Some professors have emerged from the ivory tower into the blogosphere, bringing their educated opinions online.

 

“Blogging is fun for me,” said Professor Elvin Lim, an Assistant Professor of Government.   “It’s something where I don’t feel I have to be overly precise and careful in backing up my claims.”

 

Lim has blogged about politics for a year on “Out on a Lim,” subtitled “A blog for a political scientist lacking time or conviction enough to demonstrate his hunches.”   A few other Wesleyan professors have also taken their academic ruminations online.  Many began blogging as a personal project, only to find their readership expand to students.

 

American Studies Professor Claire Potter blogs under the pseudonym “Tenured Radical,” which began as an anonymous blog, with veiled references to the University as “Zenith University.”  She writes about historical debates, advice for academics, and her take on current events.

 

“There was this time when the best historians wrote to a general public,” she said.  “Electronic publication opens up the possibility again for public intellectual writing.”

 

Associate Professor of Sociology Jonathan Cutler blogged from 2005 to 2007 about the Iraq war, and the Bush administration.  

 

These professors began blogging as a way to talk about current issues in a more informal and expedient mode than in scholarly articles.  Academic publishing is a tedious process, and ideas have to be peer-reviewed.  Blogs are a way for these professors to react to daily events, and receive feedback instantly.

 

“In academia, it takes so long to publish and get a response,” said Potter.  “Online, there are responses in one hour, and serious responses in a day.”  

 

Lim said that his blog is for untested ideas, but he does use it as a repository for ideas he might return to later.

 

Their blogs have allowed Wesleyan professors to reach a wider audience, and reach some unlikely readers.  Their blogs have introduced them to academics outside their concentration, and even strangers.  Potter is in personal communication with a conservative army wife who began reading her blog for reading recommendations.

 

Although they may address the same subjects on their blogs and in class, the professors make a distinction between their blogging and teaching thought processes.

 

“Blogs are a cathartic space,” said Lim.  “One is invoked to focus on current events.  But the obsession with the present can derail us from the larger tectonics of history…Teaching is with finished, completed, peer-reviewed theses.  They are very different bases for legitimacy.”

 

While Lim has not used blogging in his classes, Potter created a blog for outside classroom discussion, and Cutler acknowledges that blogging and teaching about the same subject provided some crossover.  All the professors said that blogging has helped them in different ways – with connecting to a burgeoning academic blogosphere, honing their writing skills and improving their computer skills. 

 

Blogging has opened up new professional opportunities for professors.  Potter’s blog has been linked to from the Chronicle of Higher Education and the National Review websites, and has received requests for her to write for scholarly publications.  She edited a section of the Journal of Women’s History, and said she was contacted through her blog.

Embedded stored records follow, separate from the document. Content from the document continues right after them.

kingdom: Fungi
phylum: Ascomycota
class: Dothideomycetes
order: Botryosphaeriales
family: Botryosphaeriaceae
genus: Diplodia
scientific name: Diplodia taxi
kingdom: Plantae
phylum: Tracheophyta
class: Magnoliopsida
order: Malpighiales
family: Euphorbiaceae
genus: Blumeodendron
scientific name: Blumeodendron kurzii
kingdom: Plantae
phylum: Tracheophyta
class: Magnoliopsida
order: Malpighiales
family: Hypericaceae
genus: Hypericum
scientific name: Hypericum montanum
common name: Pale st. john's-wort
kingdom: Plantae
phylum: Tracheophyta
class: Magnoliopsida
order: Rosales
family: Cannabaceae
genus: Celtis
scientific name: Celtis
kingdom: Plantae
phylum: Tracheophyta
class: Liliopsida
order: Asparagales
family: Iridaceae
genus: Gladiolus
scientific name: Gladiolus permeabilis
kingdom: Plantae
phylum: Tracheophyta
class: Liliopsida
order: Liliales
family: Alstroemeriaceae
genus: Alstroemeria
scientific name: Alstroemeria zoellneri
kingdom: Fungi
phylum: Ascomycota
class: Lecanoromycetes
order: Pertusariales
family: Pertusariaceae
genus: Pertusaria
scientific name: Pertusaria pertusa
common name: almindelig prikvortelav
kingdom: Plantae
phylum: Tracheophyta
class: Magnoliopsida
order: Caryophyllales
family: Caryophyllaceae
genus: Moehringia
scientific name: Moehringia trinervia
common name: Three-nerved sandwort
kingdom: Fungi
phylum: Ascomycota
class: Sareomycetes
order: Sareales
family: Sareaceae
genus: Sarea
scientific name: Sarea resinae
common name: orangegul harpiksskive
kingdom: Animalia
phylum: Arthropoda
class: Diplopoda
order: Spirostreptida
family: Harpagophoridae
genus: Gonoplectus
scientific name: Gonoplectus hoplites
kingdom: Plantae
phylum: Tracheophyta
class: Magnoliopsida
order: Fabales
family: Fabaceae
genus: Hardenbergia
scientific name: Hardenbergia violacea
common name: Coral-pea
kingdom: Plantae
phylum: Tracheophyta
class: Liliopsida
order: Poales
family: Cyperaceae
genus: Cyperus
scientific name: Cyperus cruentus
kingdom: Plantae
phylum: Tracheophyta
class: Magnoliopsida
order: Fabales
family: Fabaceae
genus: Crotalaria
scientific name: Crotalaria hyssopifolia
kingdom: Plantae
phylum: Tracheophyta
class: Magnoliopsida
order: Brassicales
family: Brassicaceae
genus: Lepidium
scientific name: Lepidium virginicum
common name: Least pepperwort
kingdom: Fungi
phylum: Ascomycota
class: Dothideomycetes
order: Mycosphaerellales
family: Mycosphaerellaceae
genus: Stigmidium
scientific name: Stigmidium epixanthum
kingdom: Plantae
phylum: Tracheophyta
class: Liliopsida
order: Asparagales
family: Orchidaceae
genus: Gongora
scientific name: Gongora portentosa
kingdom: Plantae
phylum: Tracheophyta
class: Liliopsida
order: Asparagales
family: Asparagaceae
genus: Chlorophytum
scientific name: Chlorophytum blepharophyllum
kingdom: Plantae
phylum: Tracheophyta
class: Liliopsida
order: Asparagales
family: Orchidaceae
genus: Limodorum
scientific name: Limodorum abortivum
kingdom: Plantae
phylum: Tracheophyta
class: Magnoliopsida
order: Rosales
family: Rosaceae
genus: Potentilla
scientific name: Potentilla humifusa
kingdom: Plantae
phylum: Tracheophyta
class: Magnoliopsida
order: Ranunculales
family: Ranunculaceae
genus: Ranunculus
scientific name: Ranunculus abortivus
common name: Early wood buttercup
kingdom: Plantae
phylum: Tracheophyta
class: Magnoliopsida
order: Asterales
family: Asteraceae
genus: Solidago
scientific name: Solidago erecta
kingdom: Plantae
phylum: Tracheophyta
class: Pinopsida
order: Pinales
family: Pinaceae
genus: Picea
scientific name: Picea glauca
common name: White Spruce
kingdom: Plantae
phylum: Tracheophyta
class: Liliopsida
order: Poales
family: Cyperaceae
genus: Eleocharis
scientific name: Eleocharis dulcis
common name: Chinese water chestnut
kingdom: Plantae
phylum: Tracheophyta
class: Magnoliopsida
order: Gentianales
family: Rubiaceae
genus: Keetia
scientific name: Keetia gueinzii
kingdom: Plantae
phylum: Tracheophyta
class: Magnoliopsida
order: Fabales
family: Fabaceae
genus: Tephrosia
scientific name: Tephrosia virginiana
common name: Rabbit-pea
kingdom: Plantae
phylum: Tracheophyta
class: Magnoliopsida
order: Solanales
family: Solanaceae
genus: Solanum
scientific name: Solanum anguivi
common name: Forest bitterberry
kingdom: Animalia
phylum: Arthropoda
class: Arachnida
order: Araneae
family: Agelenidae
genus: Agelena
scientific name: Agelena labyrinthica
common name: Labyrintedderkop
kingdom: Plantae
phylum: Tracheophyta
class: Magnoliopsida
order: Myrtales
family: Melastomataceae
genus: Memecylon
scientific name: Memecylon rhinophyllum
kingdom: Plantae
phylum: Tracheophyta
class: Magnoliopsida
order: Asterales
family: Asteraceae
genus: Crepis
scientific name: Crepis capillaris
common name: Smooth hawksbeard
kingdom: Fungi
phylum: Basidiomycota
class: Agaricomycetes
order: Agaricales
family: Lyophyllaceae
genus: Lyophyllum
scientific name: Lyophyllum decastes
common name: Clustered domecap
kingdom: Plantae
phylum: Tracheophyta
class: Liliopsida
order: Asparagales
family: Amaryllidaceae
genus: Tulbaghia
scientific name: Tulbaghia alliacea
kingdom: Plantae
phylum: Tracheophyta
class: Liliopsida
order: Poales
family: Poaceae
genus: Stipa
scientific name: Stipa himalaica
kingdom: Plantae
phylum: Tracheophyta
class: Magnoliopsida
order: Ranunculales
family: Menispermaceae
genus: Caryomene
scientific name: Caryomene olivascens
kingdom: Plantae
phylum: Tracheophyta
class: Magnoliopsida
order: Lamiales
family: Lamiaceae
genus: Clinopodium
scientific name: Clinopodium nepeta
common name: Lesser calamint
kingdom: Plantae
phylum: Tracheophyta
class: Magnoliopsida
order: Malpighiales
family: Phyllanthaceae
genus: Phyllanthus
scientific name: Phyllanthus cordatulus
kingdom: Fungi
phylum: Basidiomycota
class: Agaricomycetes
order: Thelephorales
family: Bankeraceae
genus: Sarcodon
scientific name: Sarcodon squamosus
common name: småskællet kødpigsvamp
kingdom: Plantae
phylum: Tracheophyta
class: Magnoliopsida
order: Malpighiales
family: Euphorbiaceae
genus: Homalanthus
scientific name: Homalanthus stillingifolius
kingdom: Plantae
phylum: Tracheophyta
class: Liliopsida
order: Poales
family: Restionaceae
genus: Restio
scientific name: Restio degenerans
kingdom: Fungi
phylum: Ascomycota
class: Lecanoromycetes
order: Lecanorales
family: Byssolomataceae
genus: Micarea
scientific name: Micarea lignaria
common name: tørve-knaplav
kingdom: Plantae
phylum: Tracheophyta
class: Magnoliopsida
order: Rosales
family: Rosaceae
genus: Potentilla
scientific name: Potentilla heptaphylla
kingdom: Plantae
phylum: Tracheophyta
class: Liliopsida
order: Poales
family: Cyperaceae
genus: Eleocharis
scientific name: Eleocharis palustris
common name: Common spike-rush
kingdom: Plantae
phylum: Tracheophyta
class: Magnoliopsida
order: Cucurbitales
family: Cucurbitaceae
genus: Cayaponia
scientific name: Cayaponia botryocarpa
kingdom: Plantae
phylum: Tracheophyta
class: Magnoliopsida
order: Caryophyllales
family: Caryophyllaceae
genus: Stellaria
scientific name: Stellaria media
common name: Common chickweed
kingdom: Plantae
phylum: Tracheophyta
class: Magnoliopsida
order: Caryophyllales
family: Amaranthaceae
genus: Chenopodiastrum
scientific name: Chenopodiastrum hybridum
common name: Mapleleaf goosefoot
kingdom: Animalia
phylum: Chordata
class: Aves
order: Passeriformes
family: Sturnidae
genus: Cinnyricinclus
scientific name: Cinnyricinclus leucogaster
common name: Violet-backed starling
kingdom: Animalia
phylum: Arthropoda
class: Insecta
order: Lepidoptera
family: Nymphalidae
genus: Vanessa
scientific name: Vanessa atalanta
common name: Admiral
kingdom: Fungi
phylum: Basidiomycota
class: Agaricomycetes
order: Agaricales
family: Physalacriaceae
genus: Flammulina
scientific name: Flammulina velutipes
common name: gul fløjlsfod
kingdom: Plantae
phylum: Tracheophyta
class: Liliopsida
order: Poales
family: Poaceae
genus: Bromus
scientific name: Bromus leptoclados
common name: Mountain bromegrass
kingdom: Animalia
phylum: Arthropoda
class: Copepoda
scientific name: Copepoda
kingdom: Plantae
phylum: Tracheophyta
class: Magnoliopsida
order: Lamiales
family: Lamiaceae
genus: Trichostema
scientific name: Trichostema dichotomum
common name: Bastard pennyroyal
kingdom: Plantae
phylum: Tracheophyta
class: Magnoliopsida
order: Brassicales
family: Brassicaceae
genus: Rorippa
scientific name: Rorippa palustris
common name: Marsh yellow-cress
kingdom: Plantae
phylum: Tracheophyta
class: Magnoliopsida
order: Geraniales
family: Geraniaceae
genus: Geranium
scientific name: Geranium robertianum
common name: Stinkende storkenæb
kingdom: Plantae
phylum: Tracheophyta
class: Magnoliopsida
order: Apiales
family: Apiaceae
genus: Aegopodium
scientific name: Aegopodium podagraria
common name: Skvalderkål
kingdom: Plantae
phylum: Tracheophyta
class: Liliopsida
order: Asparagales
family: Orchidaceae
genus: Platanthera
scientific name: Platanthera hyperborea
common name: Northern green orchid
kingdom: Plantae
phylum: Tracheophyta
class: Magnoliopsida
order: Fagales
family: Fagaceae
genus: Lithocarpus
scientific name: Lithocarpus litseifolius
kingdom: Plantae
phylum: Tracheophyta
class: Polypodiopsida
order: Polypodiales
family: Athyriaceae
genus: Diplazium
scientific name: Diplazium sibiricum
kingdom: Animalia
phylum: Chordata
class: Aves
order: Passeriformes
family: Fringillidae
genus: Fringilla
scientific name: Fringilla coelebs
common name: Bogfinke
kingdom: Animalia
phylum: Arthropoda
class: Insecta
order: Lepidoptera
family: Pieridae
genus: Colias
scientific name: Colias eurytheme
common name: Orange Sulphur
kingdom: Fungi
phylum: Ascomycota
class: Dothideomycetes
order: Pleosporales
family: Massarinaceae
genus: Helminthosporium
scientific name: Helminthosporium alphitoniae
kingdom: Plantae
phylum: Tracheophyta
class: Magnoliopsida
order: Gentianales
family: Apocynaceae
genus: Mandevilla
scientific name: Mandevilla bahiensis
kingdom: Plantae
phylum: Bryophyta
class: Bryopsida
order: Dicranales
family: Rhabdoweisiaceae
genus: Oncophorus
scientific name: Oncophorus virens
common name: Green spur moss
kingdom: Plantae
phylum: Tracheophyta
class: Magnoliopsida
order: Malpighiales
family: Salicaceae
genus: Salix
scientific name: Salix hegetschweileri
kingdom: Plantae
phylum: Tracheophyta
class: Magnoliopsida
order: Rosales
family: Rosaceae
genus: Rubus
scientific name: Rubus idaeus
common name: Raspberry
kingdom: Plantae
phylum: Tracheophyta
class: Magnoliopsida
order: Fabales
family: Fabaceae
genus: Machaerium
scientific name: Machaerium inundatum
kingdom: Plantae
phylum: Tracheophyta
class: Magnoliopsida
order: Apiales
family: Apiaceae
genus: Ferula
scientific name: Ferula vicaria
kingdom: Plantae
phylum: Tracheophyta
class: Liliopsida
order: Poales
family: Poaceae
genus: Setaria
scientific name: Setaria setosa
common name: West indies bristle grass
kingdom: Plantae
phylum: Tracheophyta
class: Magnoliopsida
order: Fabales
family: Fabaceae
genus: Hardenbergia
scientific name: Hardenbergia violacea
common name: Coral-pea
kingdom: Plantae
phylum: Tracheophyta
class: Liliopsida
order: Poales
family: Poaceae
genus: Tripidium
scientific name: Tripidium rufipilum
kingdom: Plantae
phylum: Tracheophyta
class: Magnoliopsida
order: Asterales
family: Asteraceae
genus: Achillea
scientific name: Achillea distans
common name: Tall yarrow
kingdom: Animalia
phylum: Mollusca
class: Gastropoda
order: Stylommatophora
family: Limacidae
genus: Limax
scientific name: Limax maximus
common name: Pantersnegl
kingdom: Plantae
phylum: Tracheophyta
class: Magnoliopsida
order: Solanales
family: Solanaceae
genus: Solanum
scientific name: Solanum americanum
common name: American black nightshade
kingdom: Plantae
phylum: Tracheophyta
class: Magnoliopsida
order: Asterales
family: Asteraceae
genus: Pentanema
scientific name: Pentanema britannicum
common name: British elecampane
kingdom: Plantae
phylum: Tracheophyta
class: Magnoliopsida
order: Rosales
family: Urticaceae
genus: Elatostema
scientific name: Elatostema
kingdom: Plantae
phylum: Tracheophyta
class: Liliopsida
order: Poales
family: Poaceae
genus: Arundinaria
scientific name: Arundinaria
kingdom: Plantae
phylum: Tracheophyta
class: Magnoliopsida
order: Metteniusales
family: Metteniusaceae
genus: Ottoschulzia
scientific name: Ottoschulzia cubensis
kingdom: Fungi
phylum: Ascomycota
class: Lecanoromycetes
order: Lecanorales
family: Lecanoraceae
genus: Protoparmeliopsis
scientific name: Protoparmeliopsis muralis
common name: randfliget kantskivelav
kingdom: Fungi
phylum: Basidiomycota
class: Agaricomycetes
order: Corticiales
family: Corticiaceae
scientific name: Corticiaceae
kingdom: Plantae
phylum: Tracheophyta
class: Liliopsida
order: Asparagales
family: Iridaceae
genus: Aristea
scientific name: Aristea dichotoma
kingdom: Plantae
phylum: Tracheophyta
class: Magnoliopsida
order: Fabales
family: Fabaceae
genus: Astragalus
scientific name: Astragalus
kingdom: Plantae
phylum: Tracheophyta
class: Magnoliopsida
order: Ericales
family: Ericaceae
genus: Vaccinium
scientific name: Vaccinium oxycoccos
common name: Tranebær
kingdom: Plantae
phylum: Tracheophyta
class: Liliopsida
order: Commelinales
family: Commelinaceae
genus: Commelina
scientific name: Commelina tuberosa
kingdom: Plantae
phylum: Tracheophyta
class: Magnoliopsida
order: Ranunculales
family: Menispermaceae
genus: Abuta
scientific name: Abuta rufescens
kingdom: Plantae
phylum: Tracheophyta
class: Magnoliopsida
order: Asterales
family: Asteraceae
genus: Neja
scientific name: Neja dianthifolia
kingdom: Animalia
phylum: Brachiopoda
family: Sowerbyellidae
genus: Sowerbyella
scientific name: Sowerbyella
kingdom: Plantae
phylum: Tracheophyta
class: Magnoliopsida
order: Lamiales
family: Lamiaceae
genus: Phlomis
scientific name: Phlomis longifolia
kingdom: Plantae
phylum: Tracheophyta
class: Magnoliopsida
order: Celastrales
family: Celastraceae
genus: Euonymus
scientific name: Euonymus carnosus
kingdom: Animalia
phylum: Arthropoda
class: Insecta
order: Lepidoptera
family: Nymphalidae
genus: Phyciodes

Last year Lim participated in a video interview for the New York Times’ “Bloggingheads” with Professor Daniel Drezner of Tufts about politicians’ who strive to have an anti-intellectual image, the subject of his book.

 

 

However, while blogs can make professors more visible, their blogs can also make them vulnerable to professional and personal criticism.  

 

“Sadly, I would not have blogged at all without tenure,” said Cutler.  “There are not formal mechanisms (yet) for recognizing blogging as a form of scholarly production.  This can be an issue for tenured faculty as well — insofar as effort tends to be channeled toward those activities rewarded in merit pay packages.”

 

Potter receives some negative comments on her blog, which she deletes.  

 

“Every once in a while a student goes on and gets abusive,” said Potter.  “I erase unpleasant comments.”

 

The “Tenured Radical” was anonymous for the first four to five months, and Potter did not realize that her blog was easily identified by students – especially after she reviewed a colleague’s book.  She mentioned a student (not by name) in what she thought was a harmless anecdote.  But when the student was offended, Potter revealed her identity, and does not discuss students or other professors.  

 

Professors’ blogging has mostly been a personal side project, and the medium is still a new one for academia. Blogs have not supplanted the traditional means of academic publishing, but being part of an academic blogosphere has offered greater access to professional opportunities that would not have been possible ten years ago.  However, the blogs each began as a personal project, to reflect on issues on their mind.  While student readership is not unwelcome, their blogs are for their own ruminations, not explicitly to reach out to students.

 

Although their blogs are easily Google-able – and linked through Wesleying and their professor pages – the professors still mostly see their blogs as a side project, they are still a little taken aback when students mention their blogs.

 

“I just think it’s a personal matter,” said Lim.  “I don’t feel it’s relevant to me when I put on my teaching hat.  I don’t endorse it, but I make no effort to hide it.”